### Provided passage ###

FIG. 1 is a block diagram of inspection system 10 according to the embodiment. Inspection system 10 calculates local displacement of a structure from images of the structure and inspects safety of the structure based on the calculated local displacement. As illustrated in FIG. 1, inspection system 10 includes imaging device 100, encoding device 200, and inspection device 300. The following describes the devices included in inspection system 10 one by one.

[Configuration of Imaging Device 100]

First, a configuration of imaging device 100 will be described. Imaging device 100 is, for example, a digital video camera or a digital still camera that includes an image sensor. Imaging device 100 captures and outputs images of a structure over time.
More specifically, imaging device 100 captures images of a structure while the structure is subjected to varying loads. For example, when the structure is a railroad bridge, imaging device 100 captures images of the railroad bridge while a train is traveling on the railroad bridge.
Here, the term structure refers to a structure that is to be subjected to a load that varies by, for example, passing of a mobile body. The structure is, for example, a road, a bridge, or a tunnel.
The images are images of the same subject (i.e., structure) that are captured at different times. The images may be frames or pictures that constitute a video.

[Configuration of Encoding Device 200]

Next, a configuration of encoding device 200 will be described. Encoding device 200 encodes images and outputs a bitstream. As illustrated in FIG. 1, encoding device 200 compression-encodes an image or a video from imaging device 100. Encoding device 200 includes obtainer 202, inputter 204, determiner 206, encoder 208, and outputter 210.
Obtainer 202 obtains the images captured by imaging device 100 via an internal or external bus, for example. For example, obtainer 202 obtains the images captured by imaging device 100 via a communication network or a recording medium.
Inputter 204 is, for example, a touch panel, a mouse, or a keyboard, and receives input from a user. For example, inputter 204 receives input from a user for specifying a region in an image or a video obtained by obtainer 202.
Determiner 206 determines a region in the images to be used for measuring local displacement of a structure as a low compression region. Moreover, determiner 206 determines that a region in the images other than the low compression region is a high compression region. The low compression region and the high compression region are examples of a first region and a second region, respectively.
Encoder 208 encodes the low compression region using a first parameter and encodes the high compression region using a second parameter. More specifically, encoder 208 encodes the images on a block-by-block basis. Furthermore, encoder 208 writes the first parameter and the second parameter in a header in the bitstream.
A block is a small region having a quadrilateral shape in an image. A block corresponds to a macroblock or a coding tree unit (CTU), for example.
The header in which the first parameter and the second parameter are written is not particularly limited. The header is, for example, a header of a macroblock, a coding unit (CU), or a transform unit (TU).
The first parameter is a coding parameter yielding less loss (i.e., encoding distortion) of the image information due to lossy compression than the second parameter. In other words, a reconstructed image of a region that is encoded using the first parameter is closer to the original image than a reconstructed image of a region that is compression-encoded using the second parameter.
For example, a quantization parameter that defines a quantization step (quantization step size) may be used as each of the first parameter and the second parameter. In this case, the quantization step defined by the first parameter is smaller than the quantization step defined by the second parameter. As a result, it is possible to reduce a quantization error and the loss of the image information due to the lossy compression in the low compression region compared with the high compression region.

###

_Instruction_.
Please carry on the inspection system description, starting right after its final sentence.

### Input data ###

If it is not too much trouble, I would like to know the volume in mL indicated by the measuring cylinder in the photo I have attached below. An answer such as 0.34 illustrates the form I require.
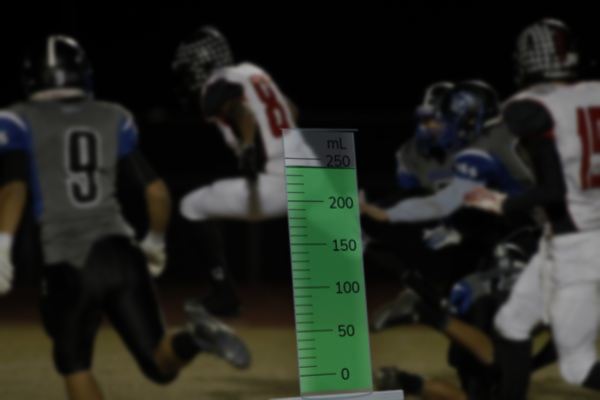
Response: 240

###

_Response to the task_.
For example, a quantization parameter that defines a smallest quantization step that is possible to set may be used as the first parameter. In this case, the quantization error is at a minimum in the low compression region. Therefore, the loss of the image information due to the quantization error is reduced to a minimum. Note that the standard referred to as H. 264/MPEG-4 Advanced Video Coding (AVC) and the standard referred to as H. 265/HEVC (High-Efficiency Video Coding) achieve lossless compression in which the quantization error does not occur by using the smallest quantization step that is possible to set.
For example, a parameter indicating an intra PCM (IPCM) may be used as the first parameter. In this case, because the quantization is not performed in the low compression region, the low compression region is losslessly compressed and thus the loss of the image information due to the lossy compression is reduced. Note that IPCM is encoding that does not perform prediction, conversion, quantization, or entropy coding and is defined in the standard referred to as H. 264/MPEG-4 Advanced Video Coding (AVC).
For example, a parameter indicating a skip mode may also be used as the second parameter. In this case, the skip mode is used as a fixed or preferential mode in the high compression region. Note that in the skip mode, no motion vector or transform coefficients are encoded. The skip mode is defined in the standard referred to as H. 265/HEVC (High-Efficiency Video Coding).
Determiner 206 and encoder 208 are implemented as a processor (not illustrated) and memory (not illustrated), for example. For example, a processor functions as determiner 206 and encoder 208 by executing instructions or a software program stored in memory.
Moreover, each of determiner 206 and encoder 208 may be implemented by an electronic circuit. These electronic circuits may be implemented as a single integrated electronic circuit or individual electronic circuits.
Outputter 210 outputs a bitstream including the encoded images. The bitstream may include the first parameter and the second parameter.

[Configuration of Inspection Device 300]

Next, inspection device 300 will be described. Inspection device 300 decodes the images encoded by encoding device 200 and calculates local displacement of the structure from the decoded images. Inspection device 300 further inspects safety of the structure based on the calculated local displacement.
As illustrated in FIG. 1, inspection device 300 includes obtainer 302, decoder 304, displacement estimator 306, inspector 308, and outputter 310.
Obtainer 302 obtains the bitstream including the images encoded by encoding device 200 via an internal or external bus, for example. For example, obtainer 302 obtains the bitstream from encoding device 200 via a communication network or a recording medium.
Decoder 304 decodes the encoded images. For example, decoder 304 parses the first parameter and the second parameter from the bitstream, and decodes the encoded images using the first parameter and the second parameter.
Displacement estimator 306 estimates local displacement of the structure from the decoded images. More specifically, displacement estimator 306 estimates local displacement by performing motion estimation on each block between two images. As the motion estimation, block matching is used, for example.
Inspector 308 inspects safety of the structure based on the local displacement of the structure estimated by displacement estimator 306. For example, inspector 308 evaluates a crack on the surface of the structure and determines safety or risk of the structure. Specific examples of the determination of safety or risk include: determining necessity of a detailed check around the crack; reconsidering the time period and the interval of monitoring in the future; and determining necessity of repair.
Decoder 304, displacement estimator 306, and inspector 308 are implemented as a processor (not illustrated) and memory (not illustrated), for example. For example, a processor functions as decoder 304, displacement estimator 308, displacement estimator 306, and inspector 308 by executing instructions or a software program stored in memory.
Moreover, each of decoder 304, displacement estimator 306, and inspector 308 may be implemented as an electronic circuit. These electronic circuits may be implemented as a single integrated electronic circuit or individual electronic circuits.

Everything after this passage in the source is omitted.